Exercise brief » Rewrite all of the following rows, replacing "relative pose" with "relative orientation" and changing nothing else. Leave the pictures out of your answer.
Exercise data below:
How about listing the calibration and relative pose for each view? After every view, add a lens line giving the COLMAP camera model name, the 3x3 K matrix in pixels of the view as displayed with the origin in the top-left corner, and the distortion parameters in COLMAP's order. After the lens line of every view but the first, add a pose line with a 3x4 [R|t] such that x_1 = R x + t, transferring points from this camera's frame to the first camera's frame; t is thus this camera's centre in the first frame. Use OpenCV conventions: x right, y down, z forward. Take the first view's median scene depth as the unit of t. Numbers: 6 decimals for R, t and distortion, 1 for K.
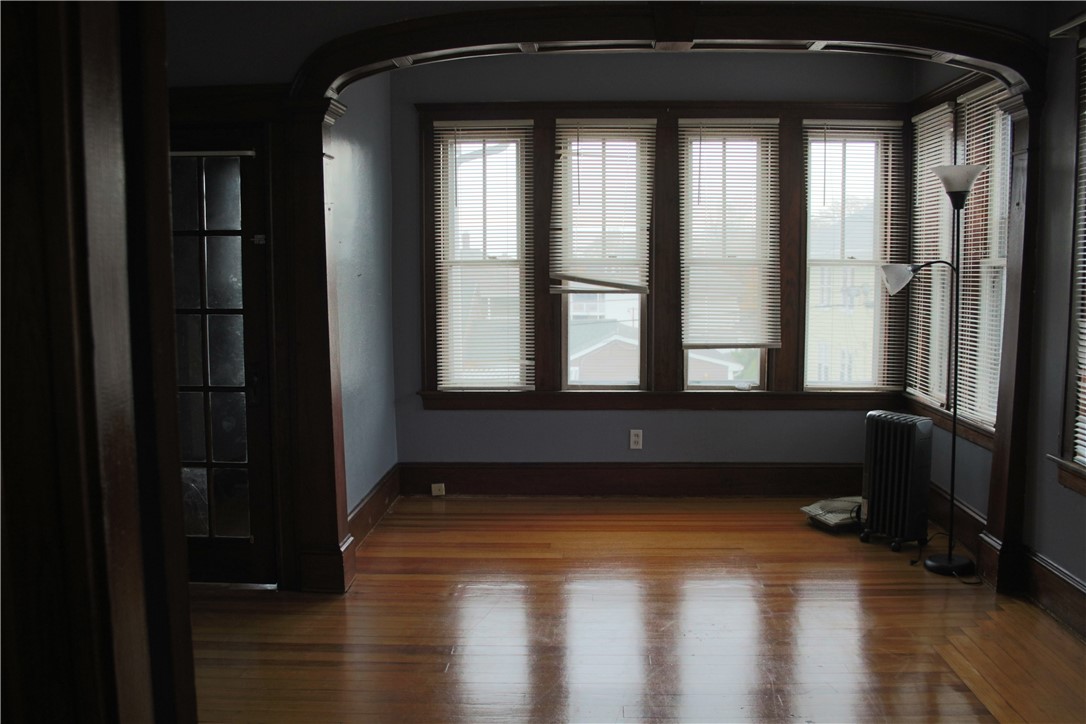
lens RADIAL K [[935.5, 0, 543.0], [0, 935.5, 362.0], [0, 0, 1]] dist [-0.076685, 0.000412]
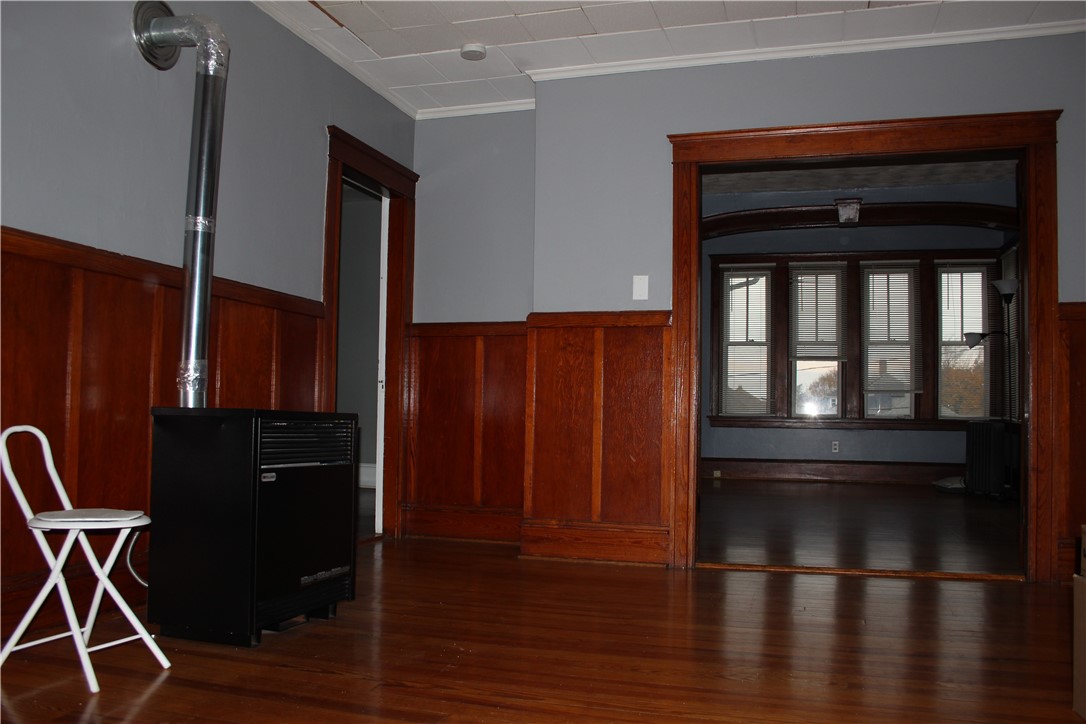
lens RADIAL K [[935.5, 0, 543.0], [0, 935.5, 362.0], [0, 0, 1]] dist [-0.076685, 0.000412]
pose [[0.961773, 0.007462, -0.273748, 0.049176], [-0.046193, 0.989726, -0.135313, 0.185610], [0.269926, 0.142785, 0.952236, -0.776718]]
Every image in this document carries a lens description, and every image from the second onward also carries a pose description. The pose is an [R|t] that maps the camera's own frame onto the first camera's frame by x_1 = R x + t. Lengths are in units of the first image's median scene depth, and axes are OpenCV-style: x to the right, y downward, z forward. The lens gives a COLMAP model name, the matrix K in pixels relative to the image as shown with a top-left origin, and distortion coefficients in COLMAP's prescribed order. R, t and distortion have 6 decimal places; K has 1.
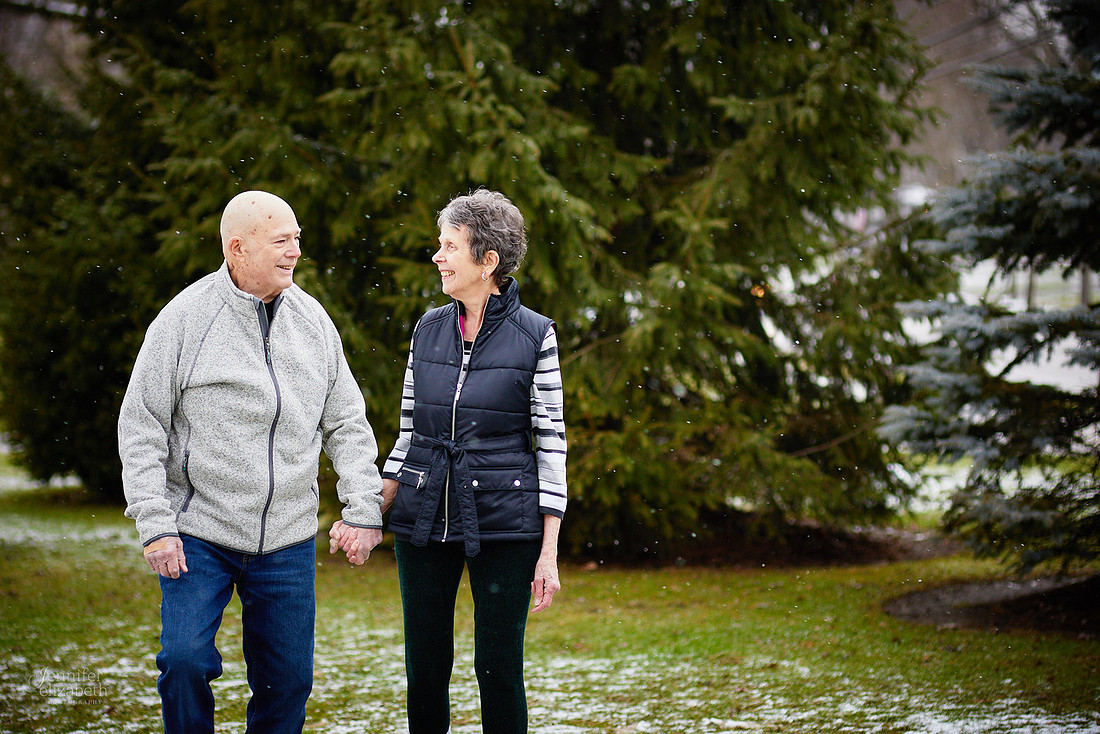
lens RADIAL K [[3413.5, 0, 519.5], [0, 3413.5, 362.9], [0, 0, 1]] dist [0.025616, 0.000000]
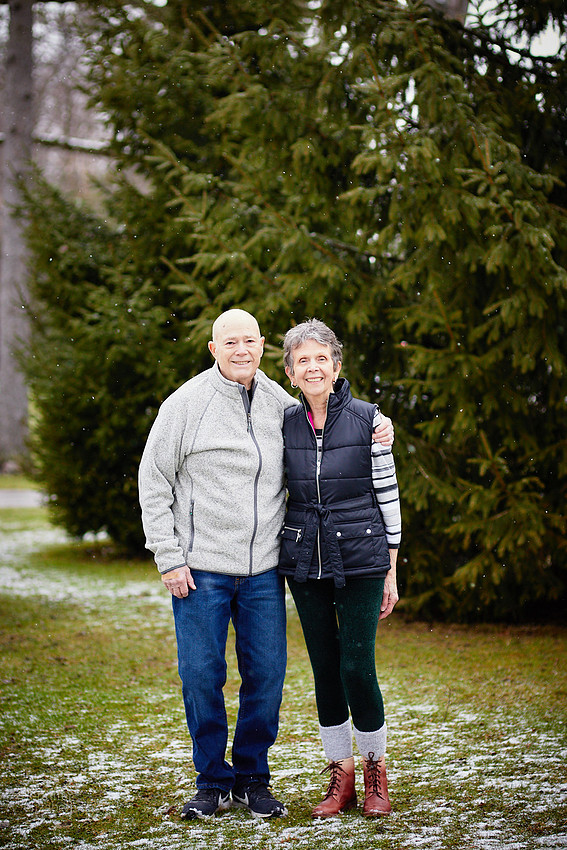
End of Exercise data.
Answer to this problem »
How about listing the calibration and relative orientation for each view? After every view, add a lens line giving the COLMAP camera model name, the 3x3 K matrix in pixels of the view as displayed with the origin in the top-left corner, and the distortion parameters in COLMAP's order. After the lens line of every view but the first, add a pose line with a 3x4 [R|t] such that x_1 = R x + t, transferring points from this camera's frame to the first camera's frame; t is thus this camera's centre in the first frame. Use OpenCV conventions: x right, y down, z forward. Take the first view's median scene depth as the unit of t. Numbers: 6 decimals for R, t and distortion, 1 for K.
lens RADIAL K [[935.5, 0, 543.0], [0, 935.5, 362.0], [0, 0, 1]] dist [-0.076685, 0.000412]
lens RADIAL K [[935.5, 0, 543.0], [0, 935.5, 362.0], [0, 0, 1]] dist [-0.076685, 0.000412]
pose [[0.961773, 0.007462, -0.273748, 0.049176], [-0.046193, 0.989726, -0.135313, 0.185610], [0.269926, 0.142785, 0.952236, -0.776718]]
Every image in this document carries a lens description, and every image from the second onward also carries a pose description. The pose is an [R|t] that maps the camera's own frame onto the first camera's frame by x_1 = R x + t. Lengths are in units of the first image's median scene depth, and axes are OpenCV-style: x to the right, y downward, z forward. The lens gives a COLMAP model name, the matrix K in pixels relative to the image as shown with a top-left origin, and distortion coefficients in COLMAP's prescribed order. R, t and distortion have 6 decimal places; K has 1.
lens RADIAL K [[3413.5, 0, 519.5], [0, 3413.5, 362.9], [0, 0, 1]] dist [0.025616, 0.000000]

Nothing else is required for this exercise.